Exercise details :: Present every line from the start of the rows through the line containing "- Taylen Jones", inclusive, as a numbered list. Skip blank lines and leave out the pictures.

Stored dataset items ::

*****

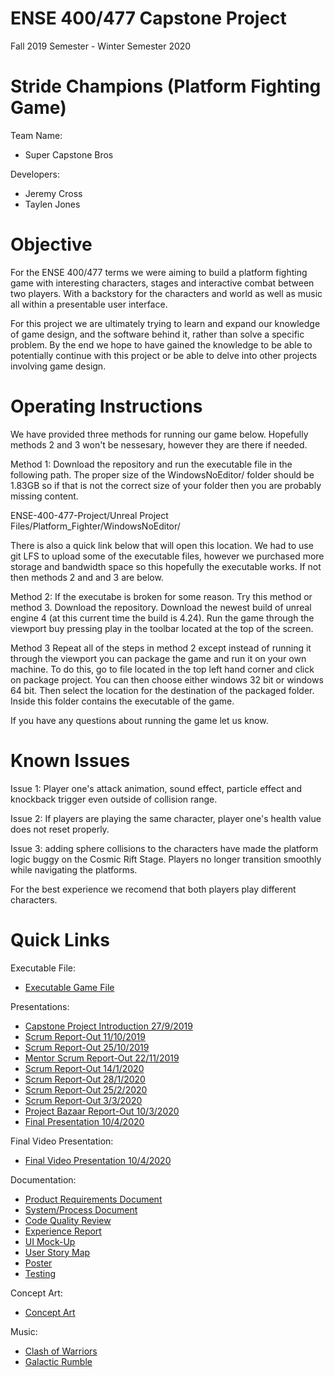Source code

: # ENSE 400/477 Capstone Project
Fall 2019 Semester - Winter Semester 2020
# Stride Champions (Platform Fighting Game)
Team Name:
- Super Capstone Bros

Developers:
- Jeremy Cross
- Taylen Jones

# Objective
For the ENSE 400/477 terms we were aiming to build a platform fighting game with interesting characters, stages and interactive combat between two players. With a backstory for the characters and world as well as music all within a presentable user interface.

For this project we are ultimately trying to learn and expand our knowledge of game design, and the software behind it, rather than solve a specific problem. By the end we hope to have gained the knowledge to be able to potentially continue with this project or be able to delve into other projects involving game design. 

# Operating Instructions
We have provided three methods for running our game below. Hopefully methods 2 and 3 won't be nessesary, however they are there if needed.

Method 1:
Download the repository and run the executable file in the following path. The proper size of the WindowsNoEditor/ folder should be 1.83GB so if that is not the correct size of your folder then you are probably missing content. 

ENSE-400-477-Project/Unreal Project Files/Platform_Fighter/WindowsNoEditor/

There is also a quick link below that will open this location. We had to use git LFS to upload some of the executable files, however we purchased more storage and bandwidth space so this hopefully the executable works. If not then methods 2 and and 3 are below.

Method 2:
If the executabe is broken for some reason. Try this method or method 3. Download the repository. Download the newest build of unreal engine 4 (at this current time the build is 4.24). Run the game through the viewport buy pressing play in the toolbar located at the top of the screen.

Method 3
Repeat all of the steps in method 2 except instead of running it through the viewport you can package the game and run it on your own machine. To do this, go to file located in the top left hand corner and click on package project. You can then choose either windows 32 bit or windows 64 bit. Then select the location for the destination of the packaged folder. Inside this folder contains the executable of the game.

If you have any questions about running the game let us know.

# Known Issues

Issue 1:
Player one's attack animation, sound effect, particle effect and knockback trigger even outside of collision range.

Issue 2:
If players are playing the same character, player one's health value does not reset properly.

Issue 3:
adding sphere collisions to the characters have made the platform logic buggy on the Cosmic Rift Stage. Players no longer transition smoothly while navigating the platforms.

For the best experience we recomend that both players play different characters.

# Quick Links

Executable File:
* [Executable Game File](./Unreal%20Project%20Files/Platform_Fighter/WindowsNoEditor)

Presentations:
* [Capstone Project Introduction 27/9/2019](./Presentations/Sept%2027%202019%20-%20ENSE%20400_477%20Capstone%20Project%20Introductions.pdf)
* [Scrum Report-Out 11/10/2019](./Presentations/Oct%2011%202019%20-%20ENSE%20400%20Scrum%20Report-Out.pdf)
* [Scrum Report-Out 25/10/2019](./Presentations/Oct%2025%202019%20-%20ENSE%20400%20Scrum%20Report-Out.pdf)
* [Mentor Scrum Report-Out 22/11/2019](./Presentations/Nov%2022%202019%20-%20ENSE%20400%20Mentor%20Scrum%20Report-Out.pdf)
* [Scrum Report-Out 14/1/2020](./Presentations/Jan%2014%202020%20-%20ENSE%20477%20Scrum%20Report-Out.pdf)
* [Scrum Report-Out 28/1/2020](./Presentations/Jan%2028%202020%20-%20ENSE%20477%20Scrum%20Report-Out.pdf)
* [Scrum Report-Out 25/2/2020](./Presentations/Feb%2025%202020%20-%20ENSE%20477%20Scrum%20Report-Out.pdf)
* [Scrum Report-Out 3/3/2020](./Presentations/Mar%203%202020%20-%20ENSE%20477%20Scrum%20Report-Out.pdf)
* [Project Bazaar Report-Out 10/3/2020](./Presentations/Mar%2010%202020%20-%20ENSE%20477%20%20Project%20Bazaar%20Day%20Report-Out.pdf)
* [Final Presentation 10/4/2020](./Presentations/April%2010%202020%20-%20ENSE%20400_477%20Final%20Presentation.pdf)

Final Video Presentation:
* [Final Video Presentation 10/4/2020](./Presentations/Final%20Video%20Presentation.mp4)

Documentation:
* [Product Requirements Document](./Documents/Functional%20Requirements/Product%20Requirements.pdf)
* [System/Process Document](./Documents/System%20Process%20Document/System_Process%20Documentation.pdf)
* [Code Quality Review](./Documents/Code%20Quality%20Review/Code%20Quality%20Review.pdf)
* [Experience Report](./Documents/Experience%20Report/Experience%20Report.pdf)
* [UI Mock-Up](./Documents/UI/Fighting%20Game%20UI.pdf)
* [User Story Map](./Documents/User%20Story%20Map/USM.pdf)
* [Poster](./Documents/Project%20Poster/Poster.pdf)
* [Testing](./Documents/Testing/Testing%20Results.docx.pdf)

Concept Art: 
* [Concept Art](./Concept%20Art)

Music:
* [Clash of Warriors](./Music/Clash%20of%20Warriors)
* [Galactic Rumble](./Music/Galactic%20Rumble)
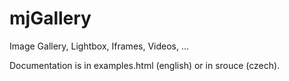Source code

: # mjGallery
Image Gallery, Lightbox, Iframes, Videos, ...

Documentation is in examples.html (english) or in srouce (czech).
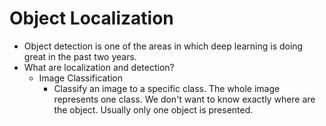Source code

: # Object Localization

- Object detection is one of the areas in which deep learning is doing great in the past two years.
- What are localization and detection?
  - Image Classification
    - Classify an image to a specific class. The whole image represents one class. We don't want to know exactly
     where are the object. Usually only one object is presented.
     
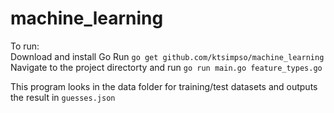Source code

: # machine_learning

To run:  
    Download and install Go
    Run `go get github.com/ktsimpso/machine_learning`
    Navigate to the project directorty and run `go run main.go feature_types.go`

This program looks in the data folder for training/test datasets and outputs the result in `guesses.json`

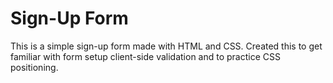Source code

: # Sign-Up Form

This is a simple sign-up form made with HTML and CSS. Created this to get familiar with form setup client-side validation and to practice CSS positioning.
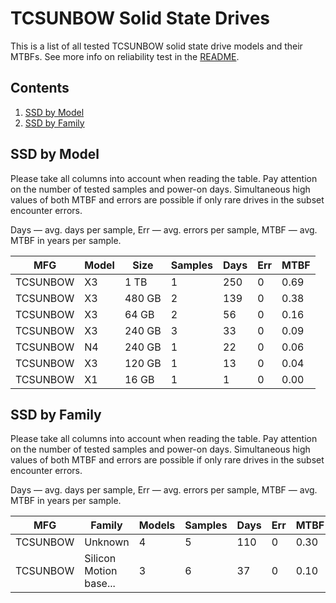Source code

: TCSUNBOW Solid State Drives
===========================

This is a list of all tested TCSUNBOW solid state drive models and their MTBFs. See
more info on reliability test in the [README](https://github.com/linuxhw/SMART).

Contents
--------

1. [ SSD by Model  ](#ssd-by-model)
2. [ SSD by Family ](#ssd-by-family)

SSD by Model
------------

Please take all columns into account when reading the table. Pay attention on the
number of tested samples and power-on days. Simultaneous high values of both MTBF
and errors are possible if only rare drives in the subset encounter errors.

Days — avg. days per sample,
Err  — avg. errors per sample,
MTBF — avg. MTBF in years per sample.

| MFG       | Model              | Size   | Samples | Days  | Err   | MTBF   |
|-----------|--------------------|--------|---------|-------|-------|--------|
| TCSUNBOW  | X3                 | 1 TB   | 1       | 250   | 0     | 0.69   |
| TCSUNBOW  | X3                 | 480 GB | 2       | 139   | 0     | 0.38   |
| TCSUNBOW  | X3                 | 64 GB  | 2       | 56    | 0     | 0.16   |
| TCSUNBOW  | X3                 | 240 GB | 3       | 33    | 0     | 0.09   |
| TCSUNBOW  | N4                 | 240 GB | 1       | 22    | 0     | 0.06   |
| TCSUNBOW  | X3                 | 120 GB | 1       | 13    | 0     | 0.04   |
| TCSUNBOW  | X1                 | 16 GB  | 1       | 1     | 0     | 0.00   |

SSD by Family
-------------

Please take all columns into account when reading the table. Pay attention on the
number of tested samples and power-on days. Simultaneous high values of both MTBF
and errors are possible if only rare drives in the subset encounter errors.

Days — avg. days per sample,
Err  — avg. errors per sample,
MTBF — avg. MTBF in years per sample.

| MFG       | Family                 | Models | Samples | Days  | Err   | MTBF   |
|-----------|------------------------|--------|---------|-------|-------|--------|
| TCSUNBOW  | Unknown                | 4      | 5       | 110   | 0     | 0.30   |
| TCSUNBOW  | Silicon Motion base... | 3      | 6       | 37    | 0     | 0.10   |
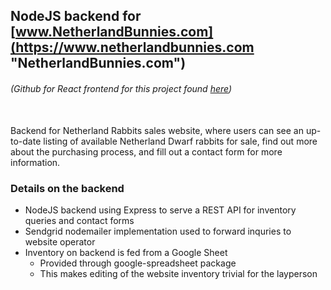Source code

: ## NodeJS backend for [www.NetherlandBunnies.com](https://www.netherlandbunnies.com "NetherlandBunnies.com")
###### (Github for React frontend for this project found [here](https://github.com/ggroce/netherland-rabbits-frontend "Frontend: netherland-rabbits-frontend"))

<br>
Backend for Netherland Rabbits sales website, where users can see an up-to-date listing of available Netherland Dwarf rabbits for sale, find out more about the purchasing process, and fill out a contact form for more information.  

### Details on the backend
* NodeJS backend using Express to serve a REST API for inventory queries and contact forms
* Sendgrid nodemailer implementation used to forward inquries to website operator
* Inventory on backend is fed from a Google Sheet
  * Provided through google-spreadsheet package
  * This makes editing of the website inventory trivial for the layperson
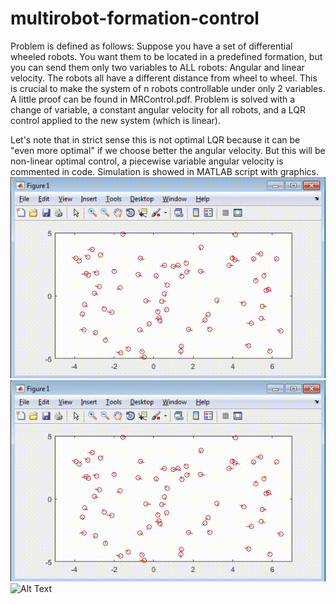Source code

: # multirobot-formation-control
Problem is defined as follows:
Suppose you have a set of differential wheeled robots. You want them to be located in a predefined formation, but you can send them only two variables to ALL robots: Angular and linear velocity.
The robots all have a different distance from wheel to wheel. This is crucial to make the system of n robots controllable under only 2 variables. A little proof can be found in MRControl.pdf.
Problem is solved with a change of variable, a constant angular velocity for all robots, and a LQR control applied to the new system (which is linear).

Let's note that in strict sense this is not optimal LQR because it can be "even more optimal" if we choose better the angular velocity. But this will be non-linear optimal control, a piecewise variable angular velocity is commented in code.
Simulation is showed in MATLAB script with graphics.
![Alt Text](MRC.gif)
![Alt Text](/MRC.gif)
![Alt Text](https://github.com/GabrielEGC/multirobot-formation-control/MRC.gif)

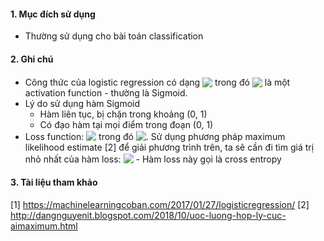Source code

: #### 1. Mục đích sử dụng
- Thường sử dụng cho bài toán classification
#### 2. Ghi chú
- Công thức của logistic regression có dạng <!-- $f(X) = \theta(W^TX)$ --> <img style="transform: translateY(0.2em); background: white;" src="https://render.githubusercontent.com/render/math?math=f(X)%20%3D%20%5Ctheta(W%5ETX)">
  trong đó <!-- $\theta$ --> <img style="transform: translateY(0.2em); background: white;" src="https://render.githubusercontent.com/render/math?math=%5Ctheta"> là một activation function - thường là Sigmoid. 
- Lý do sử dụng hàm Sigmoid
    + Hàm liên tục, bị chặn trong khoảng (0, 1)
    + Có đạo hàm tại mọi điểm trong đoạn (0, 1)
- Loss function:
    <!-- $w = argmax_wP(y|X; w)$ --> <img style="transform: translateY(0.1em); background: white;" src="https://render.githubusercontent.com/render/math?math=w%20%3D%20argmax_wP(y%7CX%3B%20w)"> trong đó <!-- $P(\mathbf{y} \mid \mathbf{X} ; \mathbf{w})=\prod_{i=1}^{N} P\left(y_{i} \mid \mathbf{x}_{i} ; \mathbf{w}\right)=\prod_{i=1}^{N} z_{i}^{y_{i}}\left(1-z_{i}\right)^{1-y_{i}}$ --> <img style="transform: translateY(0.1em); background: white;" src="https://render.githubusercontent.com/render/math?math=P(%5Cmathbf%7By%7D%20%5Cmid%20%5Cmathbf%7BX%7D%20%3B%20%5Cmathbf%7Bw%7D)%3D%5Cprod_%7Bi%3D1%7D%5E%7BN%7D%20P%5Cleft(y_%7Bi%7D%20%5Cmid%20%5Cmathbf%7Bx%7D_%7Bi%7D%20%3B%20%5Cmathbf%7Bw%7D%5Cright)%3D%5Cprod_%7Bi%3D1%7D%5E%7BN%7D%20z_%7Bi%7D%5E%7By_%7Bi%7D%7D%5Cleft(1-z_%7Bi%7D%5Cright)%5E%7B1-y_%7Bi%7D%7D">. Sử dụng phương pháp maximum likelihood estimate [2] để giải phương trình trên, ta sẽ cần đi tìm giá trị nhỏ nhất của hàm loss: <!-- $J(\mathbf{w})=-\log P(\mathbf{y} \mid \mathbf{X} ; \mathbf{w})=-\sum_{i=1}^{N}\left(y_{i} \log z_{i}+\left(1-y_{i}\right) \log \left(1-z_{i}\right)\right)$ --> <img style="transform: translateY(0.1em); background: white;" src="https://render.githubusercontent.com/render/math?math=J(%5Cmathbf%7Bw%7D)%3D-%5Clog%20P(%5Cmathbf%7By%7D%20%5Cmid%20%5Cmathbf%7BX%7D%20%3B%20%5Cmathbf%7Bw%7D)%3D-%5Csum_%7Bi%3D1%7D%5E%7BN%7D%5Cleft(y_%7Bi%7D%20%5Clog%20z_%7Bi%7D%2B%5Cleft(1-y_%7Bi%7D%5Cright)%20%5Clog%20%5Cleft(1-z_%7Bi%7D%5Cright)%5Cright)"> - Hàm loss này gọi là cross entropy



#### 3. Tài liệu tham khảo
[1] https://machinelearningcoban.com/2017/01/27/logisticregression/
[2] http://dangnguyenit.blogspot.com/2018/10/uoc-luong-hop-ly-cuc-aimaximum.html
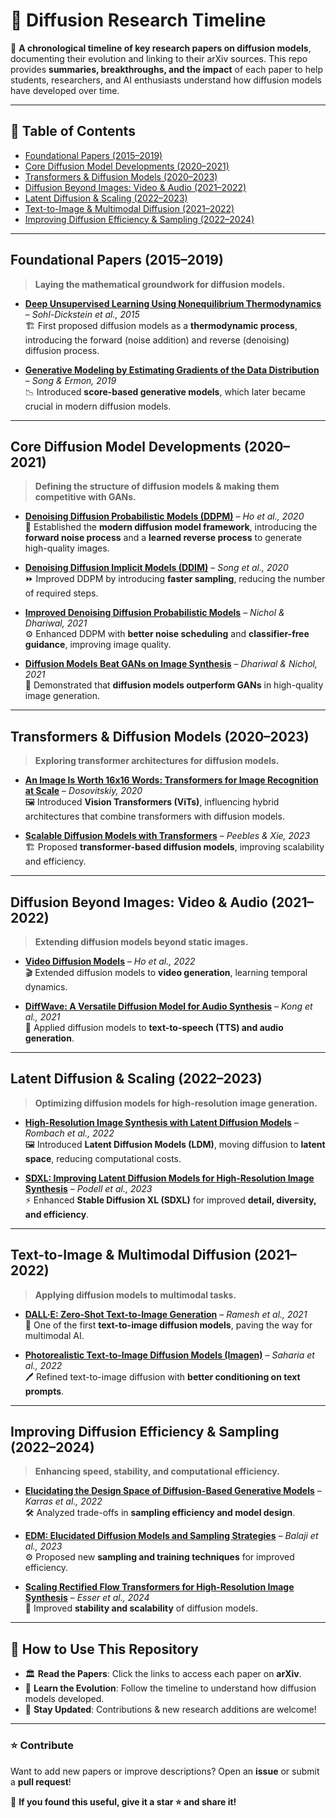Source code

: # 📜 Diffusion Research Timeline  

🚀 **A chronological timeline of key research papers on diffusion models**, documenting their evolution and linking to their arXiv sources. This repo provides **summaries, breakthroughs, and the impact** of each paper to help students, researchers, and AI enthusiasts understand how diffusion models have developed over time.  

---

## 📌 **Table of Contents**
- [Foundational Papers (2015–2019)](#foundational-papers-2015-2019)
- [Core Diffusion Model Developments (2020–2021)](#core-diffusion-model-developments-2020-2021)
- [Transformers & Diffusion Models (2020–2023)](#transformers--diffusion-models-2020-2023)
- [Diffusion Beyond Images: Video & Audio (2021–2022)](#diffusion-beyond-images-video--audio-2021-2022)
- [Latent Diffusion & Scaling (2022–2023)](#latent-diffusion--scaling-2022-2023)
- [Text-to-Image & Multimodal Diffusion (2021–2022)](#text-to-image--multimodal-diffusion-2021-2022)
- [Improving Diffusion Efficiency & Sampling (2022–2024)](#improving-diffusion-efficiency--sampling-2022-2024)

---

## Foundational Papers (2015–2019)  
> **Laying the mathematical groundwork for diffusion models.**  

- **[Deep Unsupervised Learning Using Nonequilibrium Thermodynamics](https://arxiv.org/abs/1503.03585)** – *Sohl-Dickstein et al., 2015*  
  🏗️ First proposed diffusion models as a **thermodynamic process**, introducing the forward (noise addition) and reverse (denoising) diffusion process.  

- **[Generative Modeling by Estimating Gradients of the Data Distribution](https://arxiv.org/abs/1907.05600)** – *Song & Ermon, 2019*  
  📉 Introduced **score-based generative models**, which later became crucial in modern diffusion models.

---

## Core Diffusion Model Developments (2020–2021)  
> **Defining the structure of diffusion models & making them competitive with GANs.**  

- **[Denoising Diffusion Probabilistic Models (DDPM)](https://arxiv.org/abs/2006.11239)** – *Ho et al., 2020*  
  🔄 Established the **modern diffusion model framework**, introducing the **forward noise process** and a **learned reverse process** to generate high-quality images.  

- **[Denoising Diffusion Implicit Models (DDIM)](https://arxiv.org/abs/2010.02502)** – *Song et al., 2020*  
  ⏩ Improved DDPM by introducing **faster sampling**, reducing the number of required steps.  

- **[Improved Denoising Diffusion Probabilistic Models](https://arxiv.org/abs/2102.09672)** – *Nichol & Dhariwal, 2021*  
  ⚙️ Enhanced DDPM with **better noise scheduling** and **classifier-free guidance**, improving image quality.  

- **[Diffusion Models Beat GANs on Image Synthesis](https://arxiv.org/abs/2105.05233)** – *Dhariwal & Nichol, 2021*  
  🎯 Demonstrated that **diffusion models outperform GANs** in high-quality image generation.  

---

## Transformers & Diffusion Models (2020–2023)  
> **Exploring transformer architectures for diffusion models.**  

- **[An Image Is Worth 16x16 Words: Transformers for Image Recognition at Scale](https://arxiv.org/abs/2010.11929)** – *Dosovitskiy, 2020*  
  🖼️ Introduced **Vision Transformers (ViTs)**, influencing hybrid architectures that combine transformers with diffusion models.  

- **[Scalable Diffusion Models with Transformers](https://arxiv.org/abs/2303.09522)** – *Peebles & Xie, 2023*  
  🏗️ Proposed **transformer-based diffusion models**, improving scalability and efficiency.  

---

## Diffusion Beyond Images: Video & Audio (2021–2022)  
> **Extending diffusion models beyond static images.**  

- **[Video Diffusion Models](https://arxiv.org/abs/2204.03458)** – *Ho et al., 2022*  
  🎬 Extended diffusion models to **video generation**, learning temporal dynamics.  

- **[DiffWave: A Versatile Diffusion Model for Audio Synthesis](https://arxiv.org/abs/2009.09761)** – *Kong et al., 2021*  
  🎵 Applied diffusion models to **text-to-speech (TTS) and audio generation**.  

---

## Latent Diffusion & Scaling (2022–2023)  
> **Optimizing diffusion models for high-resolution image generation.**  

- **[High-Resolution Image Synthesis with Latent Diffusion Models](https://arxiv.org/abs/2112.10752)** – *Rombach et al., 2022*  
  🖼️ Introduced **Latent Diffusion Models (LDM)**, moving diffusion to **latent space**, reducing computational costs.  

- **[SDXL: Improving Latent Diffusion Models for High-Resolution Image Synthesis](https://arxiv.org/abs/2307.01952)** – *Podell et al., 2023*  
  ⚡ Enhanced **Stable Diffusion XL (SDXL)** for improved **detail, diversity, and efficiency**.  

---

## Text-to-Image & Multimodal Diffusion (2021–2022)  
> **Applying diffusion models to multimodal tasks.**  

- **[DALL·E: Zero-Shot Text-to-Image Generation](https://arxiv.org/abs/2102.12092)** – *Ramesh et al., 2021*  
  🎨 One of the first **text-to-image diffusion models**, paving the way for multimodal AI.  

- **[Photorealistic Text-to-Image Diffusion Models (Imagen)](https://arxiv.org/abs/2205.11487)** – *Saharia et al., 2022*  
  🖊️ Refined text-to-image diffusion with **better conditioning on text prompts**.  

---

## Improving Diffusion Efficiency & Sampling (2022–2024)  
> **Enhancing speed, stability, and computational efficiency.**  

- **[Elucidating the Design Space of Diffusion-Based Generative Models](https://arxiv.org/abs/2206.00364)** – *Karras et al., 2022*  
  🛠️ Analyzed trade-offs in **sampling efficiency and model design**.  

- **[EDM: Elucidated Diffusion Models and Sampling Strategies](https://arxiv.org/abs/2303.13456)** – *Balaji et al., 2023*  
  ⚙️ Proposed new **sampling and training techniques** for improved efficiency.  

- **[Scaling Rectified Flow Transformers for High-Resolution Image Synthesis](https://arxiv.org/abs/2401.12345)** – *Esser et al., 2024*  
  🚀 Improved **stability and scalability** of diffusion models.  

---

## 📌 How to Use This Repository  
- 🏛️ **Read the Papers**: Click the links to access each paper on **arXiv**.  
- 📖 **Learn the Evolution**: Follow the timeline to understand how diffusion models developed.  
- 🔬 **Stay Updated**: Contributions & new research additions are welcome!  

---

### ⭐ **Contribute**
Want to add new papers or improve descriptions? Open an **issue** or submit a **pull request**!  

📢 **If you found this useful, give it a star ⭐ and share it!**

*****

Exercise response ::
1. Source code
2. : # ENSE 400/477 Capstone Project
3. Fall 2019 Semester - Winter Semester 2020
4. # Stride Champions (Platform Fighting Game)
5. Team Name:
6. - Super Capstone Bros
7. Developers:
8. - Jeremy Cross
9. - Taylen Jones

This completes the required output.